5. Audrina Patridge and Ryan Cabrera
Where were you when you learned The Hills was entirely staged? Seriously, the only couples on there that weren’t staged were Heidi and Spencer and Lauren Conrad and her headbands. So all these tabloids are saying that Audrina and Ryan are back together when, really, they were never even together to begin with. Ryan was also known for dating reality show chicks, to the point where he has more reality show credits than he does smash hit songs. (Seriously, name one Ryan Cabrera song other than “On The Way Down”.) He dated the likes of Ashlee Simpson on The Ashlee Simpson Show and Tess Taylor on Pretty Wild. Let’s face it, he was far more committed to having terrible hair than he ever was to any of these starlets. (And, based off of his Instagram, it looks like he still is.) They’re a bizarre couple because it’s pretty unorthodox that these two started off as a fake couple to deceive people only to end up falling in love for real. But then again, I feel like that’s the plot for at least a third of rom-coms from the late 90’s and early 2000’s. So Audrina and Ryan really are a reality show and movie romance come to life.

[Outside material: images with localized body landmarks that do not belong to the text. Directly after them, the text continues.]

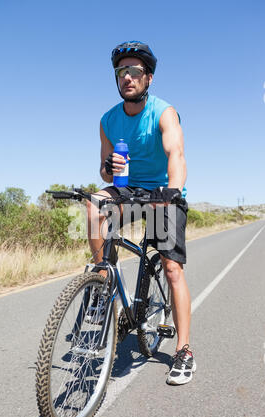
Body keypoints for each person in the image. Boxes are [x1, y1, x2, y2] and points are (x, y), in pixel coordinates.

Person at [86, 41, 196, 385]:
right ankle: (104, 282)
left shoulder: (164, 112)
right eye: (122, 72)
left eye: (134, 71)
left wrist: (172, 192)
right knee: (93, 204)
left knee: (172, 268)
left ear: (147, 78)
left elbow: (175, 154)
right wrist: (107, 168)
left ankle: (184, 349)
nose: (127, 77)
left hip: (164, 190)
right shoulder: (108, 120)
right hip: (129, 189)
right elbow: (106, 174)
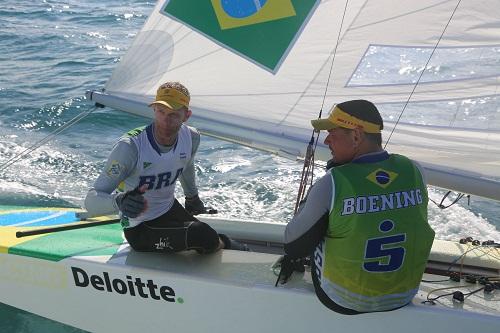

We can’t wait to see these former reality stars all loved up while selling DIFF eyewear and meal replacement shakes.
Also, sidenote: loving the fact that they partied with his ex-girlfriend Ashlee Simpson-Ross recently. I guess it was a support group meeting for people who peaked in the early 2000’s. Is Mischa Barton president?
6. Elon Musk and Grimes
Who would’ve thought Elon Musk and his date would be the biggest head turners at the Met Gala? That’s not because Elon’s outfit was outrageously on theme, but because he brought goth chick Grimes as his date. Elon’s last girlfriend was Amber Heard, and his two ex-wives look like they probably run in the same social circles as Gwyneth Paltrow. So we guess he decided to pull a George Costanza and “do the opposite” by rebounding with a girl who is the antithesis of any woman he’s ever dated. And you know what? They’re pretty sweet together. They met over Twitter because they have a similar, quirky sense of humor since they’re huge nerds. Grimes has also used Twitter to defend her beau’s controversial treatment of his employees. How…romantic. Elon’s questionable ethics aside, we think this couple is pretty interesting together. Sometimes it’s nice to date someone who is not at all your type. It also kind of makes us regret outgrowing our emo phase from the 7th grade because otherwise maybe we would’ve nabbed billionaires too. Oh, well. There’s always Seeking Arrangement.